Sentiment Analysis | Vuk Batanović

SentiComments.SR - A Sentiment Analysis Dataset of Comments in Serbian

The SentiComments.SR dataset includes the following three corpora of short texts annotated for the task of sentiment analysis:
The main SentiComments.SR corpus, consisting of 3490 movie-related comments;
The movie verification corpus, consisting of 464 movie-related comments;
The book verification corpus, consisting of 173 book-related comments.
Six sentiment labels were used in dataset annotation: +1, -1, +M, -M, +NS, and -NS, with the addition of an ‘s’ label suffix denoting the presence of sarcasm. The main corpus was annotated by two annotators working together, and therefore contains a single, unified sentiment label for each comment. The verification corpora were used to evaluate the quality, efficiency, and cost-effectiveness of the annotation framework, which is why they contain separate sentiment labels for six annotators. The construction of this dataset is described in the 2020 PLoS ONE paper.

The Serbian Movie Review Dataset (SerbMR)

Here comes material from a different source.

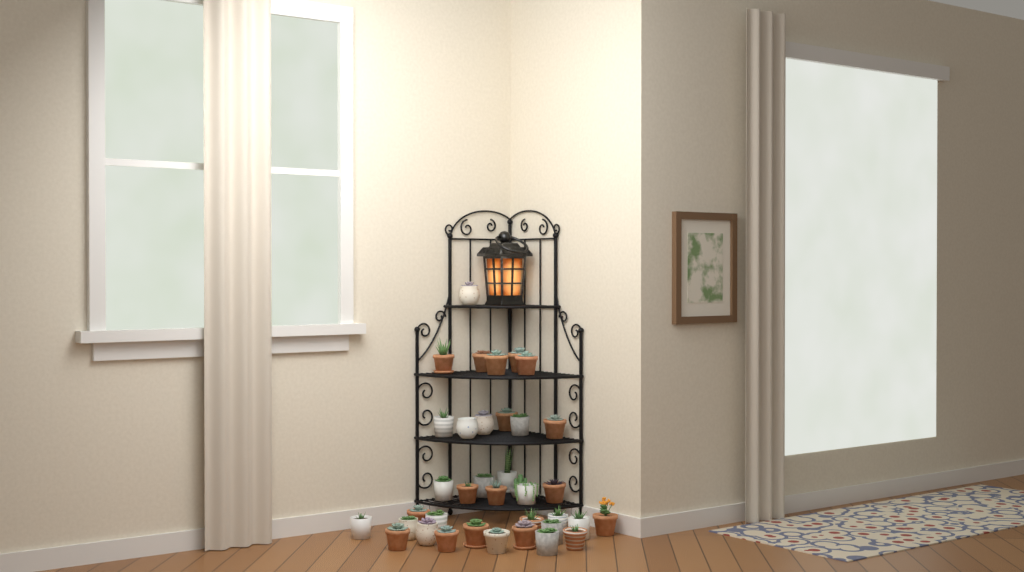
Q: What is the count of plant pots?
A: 37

The Serbian Movie Review Dataset (SerbMR) collection consists of three movie review datasets in Serbian which were constructed for the task of sentiment analysis:
Collected movie reviews in Serbian (ISLRN 252-457-966-231-5) – an unbalanced collection of 4725 movie reviews in Serbian.
SerbMR-2C – The Serbian Movie Review Dataset (2 Classes) (ISLRN 016-049-192-514-1) – a two-class balanced sentiment analysis dataset containing 1682 movie reviews in Serbian (841 positive and 841 negative reviews).
SerbMR-3C – The Serbian Movie Review Dataset (3 Classes) (ISLRN 229-533-271-984-0) – a three-class balanced sentiment analysis dataset containing 2523 movie reviews in Serbian (841 positive, 841 neutral, and 841 negative reviews).
The construction of this dataset collection is described in the LREC 2016 paper.